◆ **To-do item**
When a line below contains the string "bottom", show that line.

Data records:
►
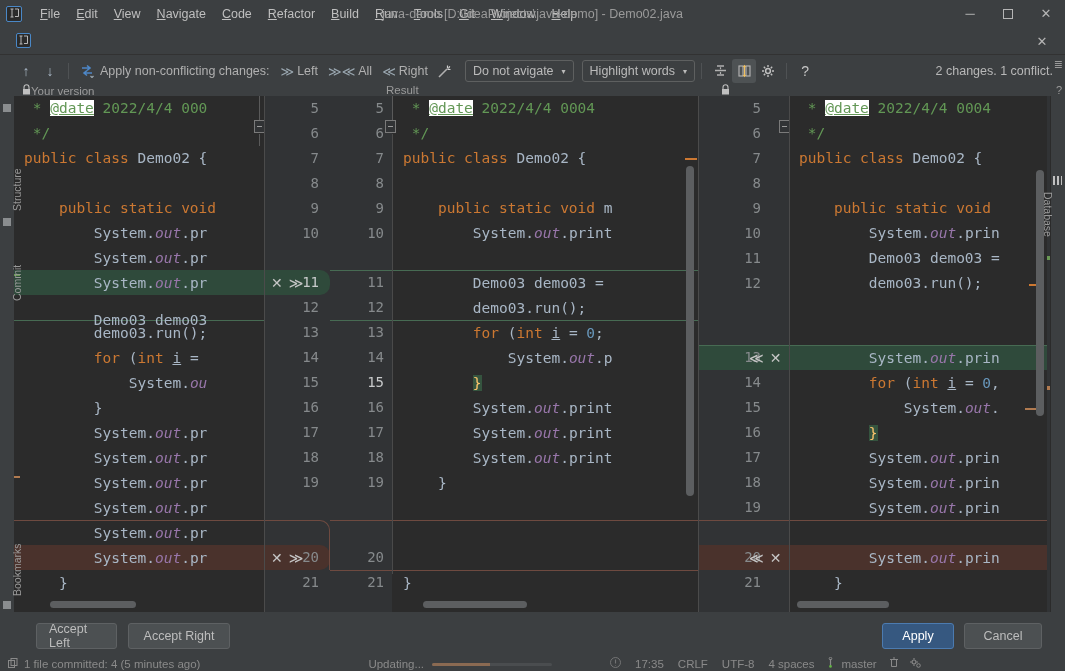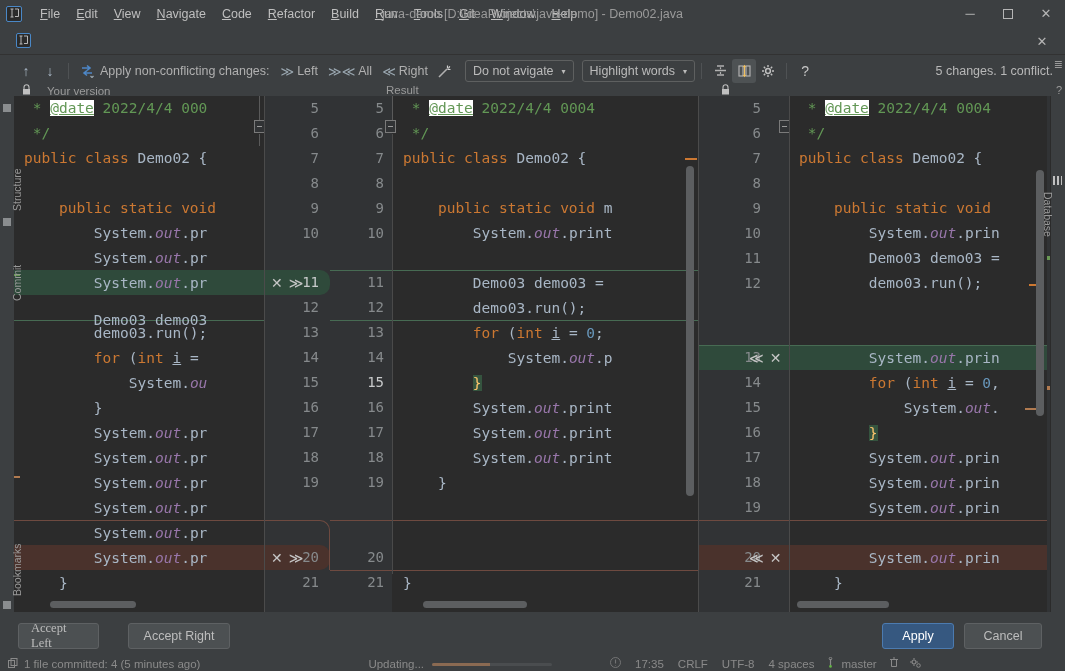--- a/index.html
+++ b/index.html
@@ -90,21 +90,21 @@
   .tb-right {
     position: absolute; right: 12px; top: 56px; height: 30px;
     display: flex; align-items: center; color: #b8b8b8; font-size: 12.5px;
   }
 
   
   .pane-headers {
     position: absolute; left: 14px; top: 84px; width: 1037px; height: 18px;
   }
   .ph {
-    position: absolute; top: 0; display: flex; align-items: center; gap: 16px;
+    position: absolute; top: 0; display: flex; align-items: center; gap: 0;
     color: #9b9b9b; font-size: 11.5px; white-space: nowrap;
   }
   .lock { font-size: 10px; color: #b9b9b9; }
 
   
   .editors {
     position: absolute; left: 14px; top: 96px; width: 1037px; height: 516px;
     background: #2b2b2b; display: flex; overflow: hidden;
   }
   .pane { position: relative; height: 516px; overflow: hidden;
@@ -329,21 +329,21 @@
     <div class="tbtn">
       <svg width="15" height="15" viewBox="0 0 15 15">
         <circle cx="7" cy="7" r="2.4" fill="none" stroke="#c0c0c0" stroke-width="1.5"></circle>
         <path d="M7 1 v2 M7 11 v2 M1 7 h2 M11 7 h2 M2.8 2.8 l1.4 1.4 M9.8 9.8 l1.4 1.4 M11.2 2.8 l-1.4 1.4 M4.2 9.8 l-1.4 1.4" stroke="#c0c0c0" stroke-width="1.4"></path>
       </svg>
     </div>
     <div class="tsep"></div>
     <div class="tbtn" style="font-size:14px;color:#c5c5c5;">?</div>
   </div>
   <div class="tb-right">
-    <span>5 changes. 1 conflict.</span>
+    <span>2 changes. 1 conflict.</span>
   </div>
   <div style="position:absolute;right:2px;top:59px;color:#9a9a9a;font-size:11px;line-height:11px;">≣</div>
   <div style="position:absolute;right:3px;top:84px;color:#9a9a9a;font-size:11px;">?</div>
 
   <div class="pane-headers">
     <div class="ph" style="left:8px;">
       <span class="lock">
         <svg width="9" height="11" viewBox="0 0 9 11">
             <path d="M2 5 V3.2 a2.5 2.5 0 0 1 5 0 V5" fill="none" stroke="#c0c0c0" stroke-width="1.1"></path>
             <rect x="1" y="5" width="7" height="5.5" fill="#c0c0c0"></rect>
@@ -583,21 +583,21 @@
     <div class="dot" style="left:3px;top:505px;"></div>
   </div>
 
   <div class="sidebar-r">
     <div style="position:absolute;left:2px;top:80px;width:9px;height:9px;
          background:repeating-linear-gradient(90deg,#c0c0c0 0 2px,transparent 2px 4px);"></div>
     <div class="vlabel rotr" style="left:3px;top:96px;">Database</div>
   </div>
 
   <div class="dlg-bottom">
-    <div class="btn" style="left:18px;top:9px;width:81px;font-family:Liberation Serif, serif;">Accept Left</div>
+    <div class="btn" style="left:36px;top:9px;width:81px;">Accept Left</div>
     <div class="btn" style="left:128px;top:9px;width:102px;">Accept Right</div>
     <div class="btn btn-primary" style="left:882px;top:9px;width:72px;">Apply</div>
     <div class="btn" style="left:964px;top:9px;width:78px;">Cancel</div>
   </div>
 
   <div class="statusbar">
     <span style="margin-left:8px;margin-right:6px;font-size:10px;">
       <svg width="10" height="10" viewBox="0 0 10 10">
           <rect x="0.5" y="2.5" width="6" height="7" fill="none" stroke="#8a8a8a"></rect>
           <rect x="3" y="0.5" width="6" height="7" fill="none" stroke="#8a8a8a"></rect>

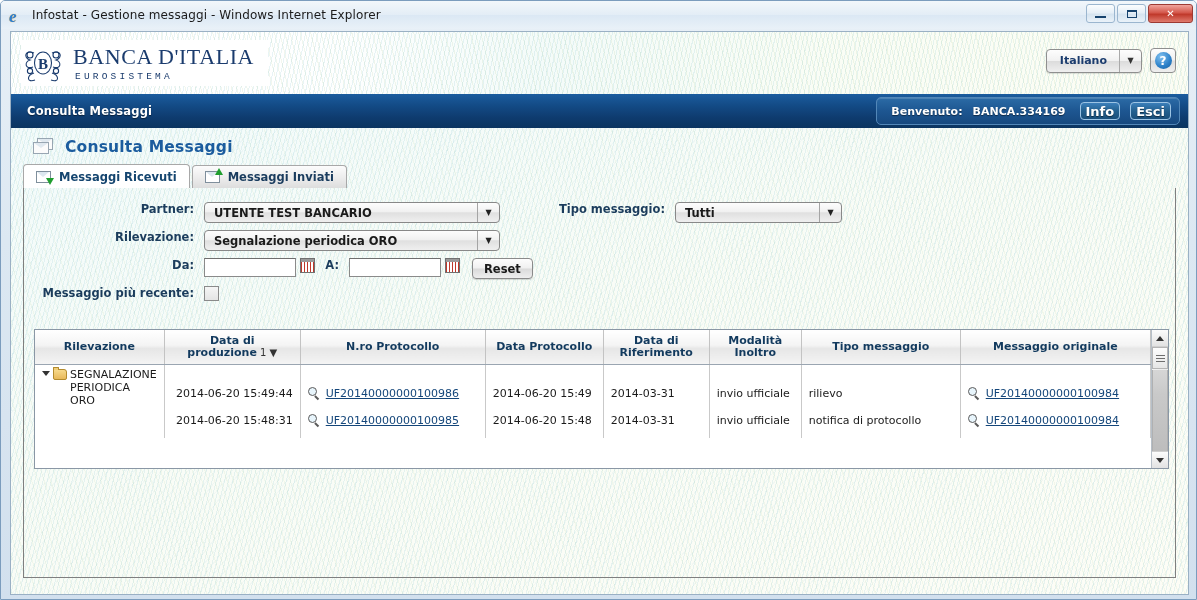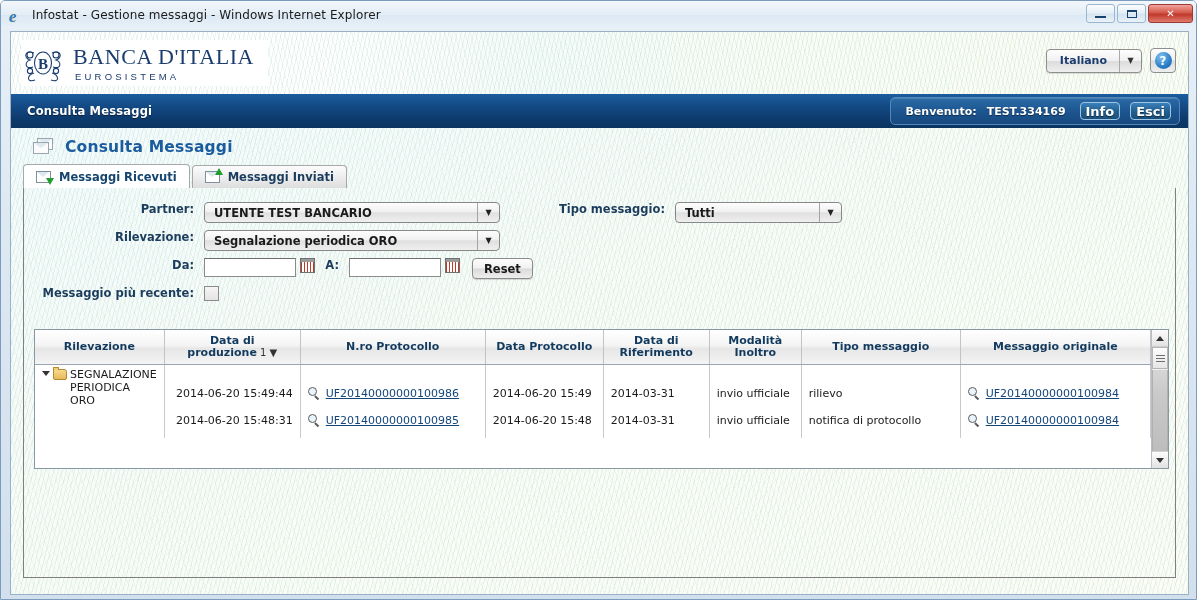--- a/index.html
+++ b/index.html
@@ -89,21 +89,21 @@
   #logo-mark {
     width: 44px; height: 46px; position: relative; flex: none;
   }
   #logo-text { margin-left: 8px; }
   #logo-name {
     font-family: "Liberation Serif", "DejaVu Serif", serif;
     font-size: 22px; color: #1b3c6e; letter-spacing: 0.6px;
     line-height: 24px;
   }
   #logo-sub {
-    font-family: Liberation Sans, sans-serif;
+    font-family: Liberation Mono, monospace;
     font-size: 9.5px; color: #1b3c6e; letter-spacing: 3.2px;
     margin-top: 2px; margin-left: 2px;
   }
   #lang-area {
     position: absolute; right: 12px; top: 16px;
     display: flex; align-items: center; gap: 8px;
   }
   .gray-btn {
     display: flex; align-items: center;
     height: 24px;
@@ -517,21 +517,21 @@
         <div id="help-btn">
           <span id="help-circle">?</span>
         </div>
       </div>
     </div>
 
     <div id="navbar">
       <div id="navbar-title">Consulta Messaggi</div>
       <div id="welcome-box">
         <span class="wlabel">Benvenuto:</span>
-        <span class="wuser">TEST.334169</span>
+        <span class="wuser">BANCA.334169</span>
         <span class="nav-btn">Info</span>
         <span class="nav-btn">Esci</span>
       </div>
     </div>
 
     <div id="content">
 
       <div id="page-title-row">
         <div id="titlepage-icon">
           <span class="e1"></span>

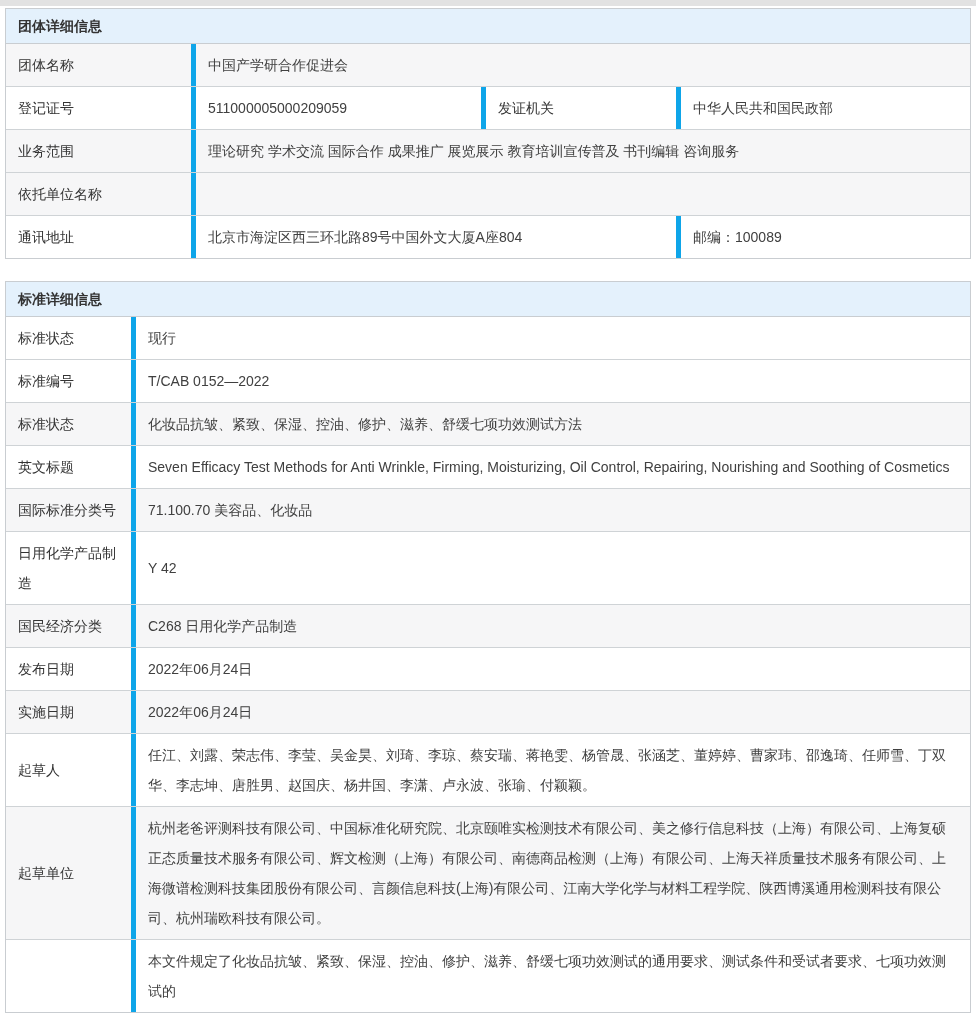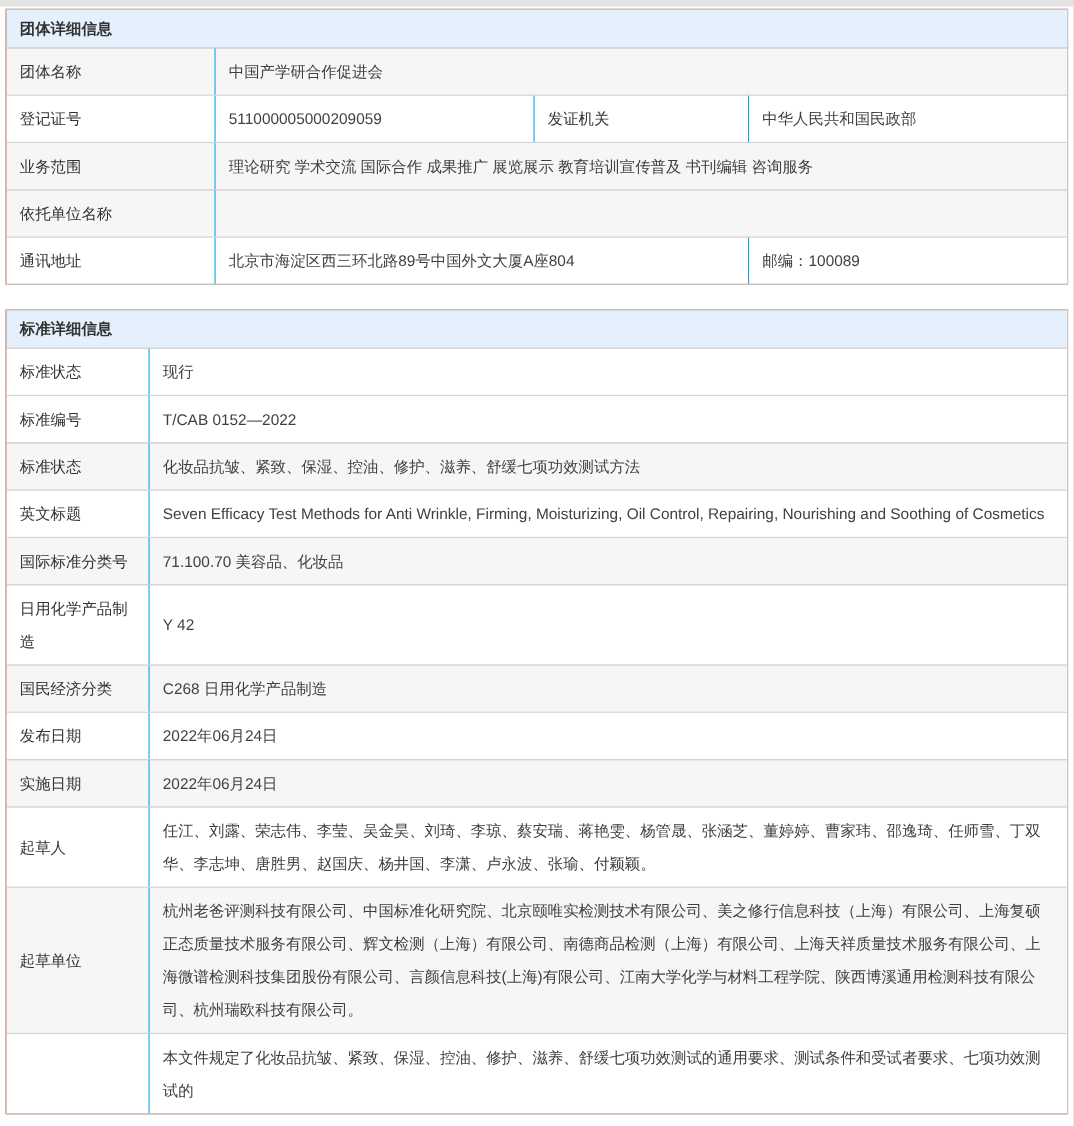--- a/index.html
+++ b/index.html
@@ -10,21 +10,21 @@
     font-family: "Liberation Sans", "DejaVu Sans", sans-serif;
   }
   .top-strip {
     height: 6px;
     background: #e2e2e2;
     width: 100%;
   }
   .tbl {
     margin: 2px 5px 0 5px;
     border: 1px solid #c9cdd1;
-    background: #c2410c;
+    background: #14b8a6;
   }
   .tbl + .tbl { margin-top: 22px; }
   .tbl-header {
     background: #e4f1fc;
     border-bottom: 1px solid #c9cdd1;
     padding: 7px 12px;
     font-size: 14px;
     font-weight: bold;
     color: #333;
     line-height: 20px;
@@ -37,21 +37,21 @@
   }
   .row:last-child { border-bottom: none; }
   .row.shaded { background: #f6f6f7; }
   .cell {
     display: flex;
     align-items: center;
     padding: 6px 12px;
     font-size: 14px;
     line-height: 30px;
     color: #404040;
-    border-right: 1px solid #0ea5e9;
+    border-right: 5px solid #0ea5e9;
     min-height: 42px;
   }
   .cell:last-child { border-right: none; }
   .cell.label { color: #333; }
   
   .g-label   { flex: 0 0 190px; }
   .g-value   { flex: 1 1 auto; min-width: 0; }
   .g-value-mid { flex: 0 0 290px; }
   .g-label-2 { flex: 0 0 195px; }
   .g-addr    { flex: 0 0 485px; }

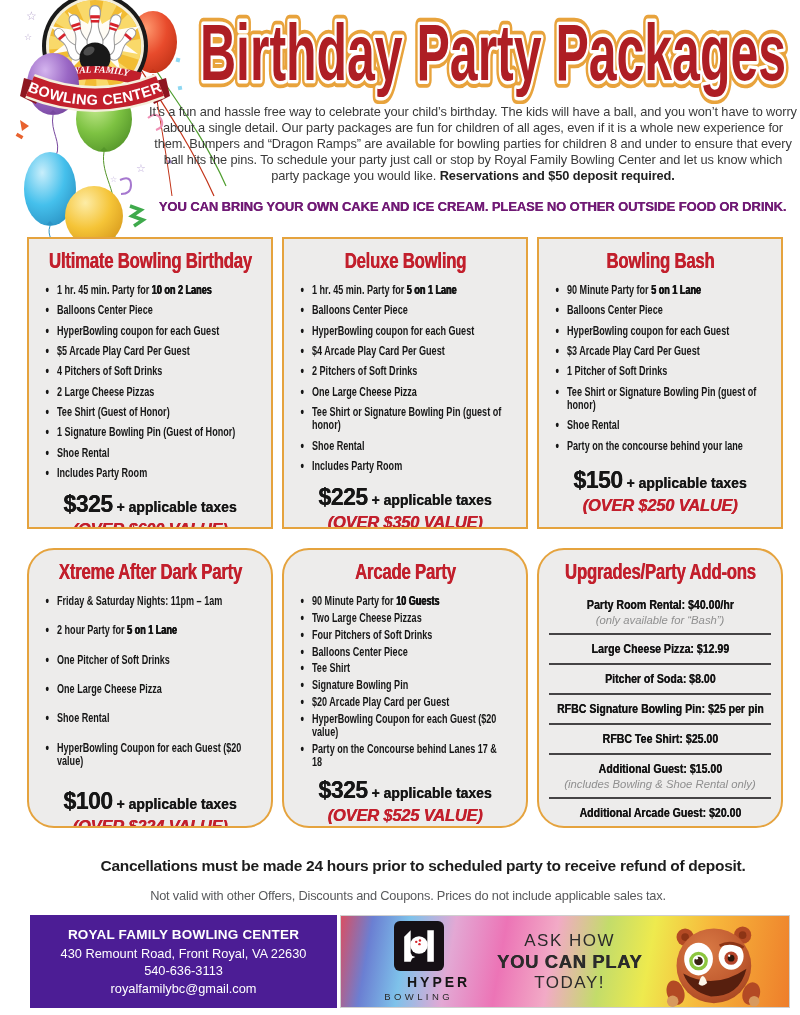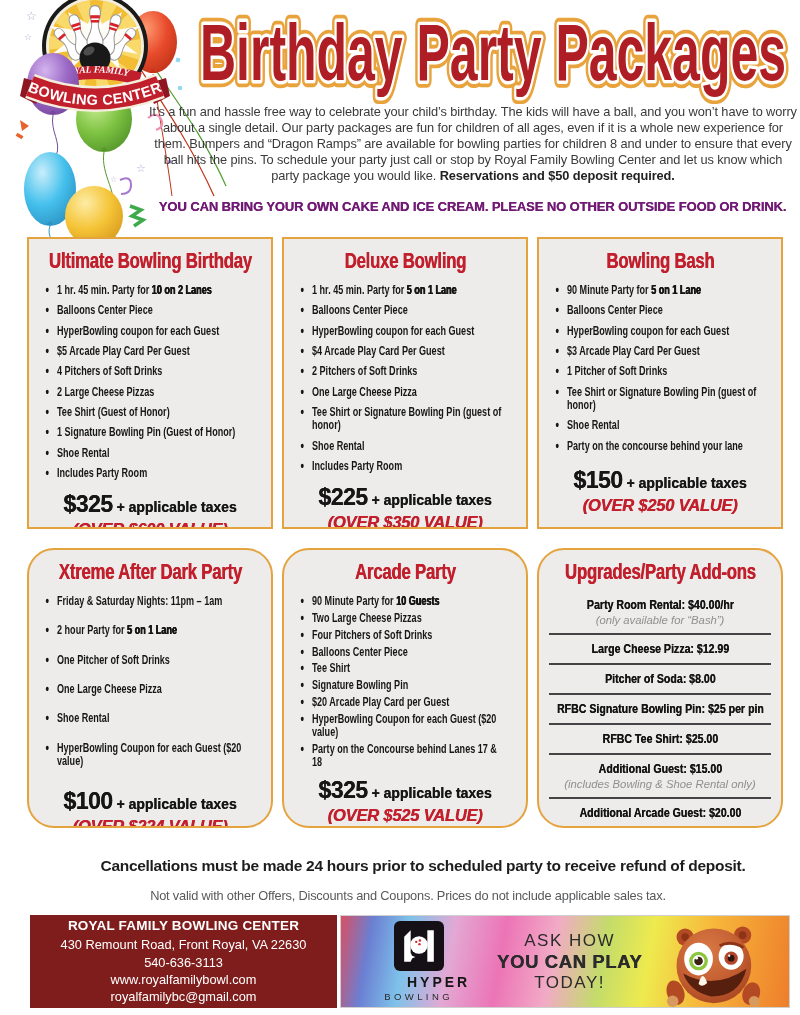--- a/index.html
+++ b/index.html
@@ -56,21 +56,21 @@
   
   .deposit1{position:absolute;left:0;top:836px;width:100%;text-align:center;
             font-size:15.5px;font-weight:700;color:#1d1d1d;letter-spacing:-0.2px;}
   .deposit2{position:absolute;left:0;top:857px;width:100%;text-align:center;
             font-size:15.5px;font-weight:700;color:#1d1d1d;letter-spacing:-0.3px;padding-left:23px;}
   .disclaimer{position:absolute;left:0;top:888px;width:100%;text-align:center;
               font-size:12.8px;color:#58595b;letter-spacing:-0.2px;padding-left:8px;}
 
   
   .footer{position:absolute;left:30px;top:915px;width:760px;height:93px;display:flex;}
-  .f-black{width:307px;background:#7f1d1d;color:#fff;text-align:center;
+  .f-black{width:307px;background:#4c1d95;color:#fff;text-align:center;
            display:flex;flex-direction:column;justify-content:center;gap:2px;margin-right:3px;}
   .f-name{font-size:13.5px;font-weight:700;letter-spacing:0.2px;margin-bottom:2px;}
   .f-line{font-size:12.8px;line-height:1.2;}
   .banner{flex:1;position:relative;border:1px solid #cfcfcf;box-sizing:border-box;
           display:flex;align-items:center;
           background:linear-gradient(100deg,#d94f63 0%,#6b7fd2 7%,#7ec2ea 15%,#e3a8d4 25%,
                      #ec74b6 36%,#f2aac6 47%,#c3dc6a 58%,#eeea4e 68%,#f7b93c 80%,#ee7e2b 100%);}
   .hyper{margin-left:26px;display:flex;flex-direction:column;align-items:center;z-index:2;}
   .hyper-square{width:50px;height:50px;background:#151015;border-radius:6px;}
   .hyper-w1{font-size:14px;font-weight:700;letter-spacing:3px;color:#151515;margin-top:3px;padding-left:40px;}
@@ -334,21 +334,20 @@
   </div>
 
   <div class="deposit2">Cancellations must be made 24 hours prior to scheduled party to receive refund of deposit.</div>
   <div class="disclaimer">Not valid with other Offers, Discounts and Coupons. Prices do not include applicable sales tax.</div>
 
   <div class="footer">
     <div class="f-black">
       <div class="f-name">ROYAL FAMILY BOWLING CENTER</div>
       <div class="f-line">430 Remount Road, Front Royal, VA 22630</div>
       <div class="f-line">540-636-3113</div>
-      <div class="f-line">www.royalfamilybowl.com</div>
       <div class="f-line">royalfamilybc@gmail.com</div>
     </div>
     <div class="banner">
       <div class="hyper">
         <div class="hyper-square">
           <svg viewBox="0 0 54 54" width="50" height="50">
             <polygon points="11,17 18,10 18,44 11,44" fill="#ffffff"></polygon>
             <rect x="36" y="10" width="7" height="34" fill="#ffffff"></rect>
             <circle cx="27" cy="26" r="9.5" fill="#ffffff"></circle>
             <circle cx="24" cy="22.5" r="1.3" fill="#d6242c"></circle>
◄
◆ **Worked solution**
   <div class="dlg-bottom">
     border-bottom: 1px solid #c9cdd1;
   .row:last-child { border-bottom: none; }
   .f-name{font-size:13.5px;font-weight:700;letter-spacing:0.2px;margin-bottom:2px;}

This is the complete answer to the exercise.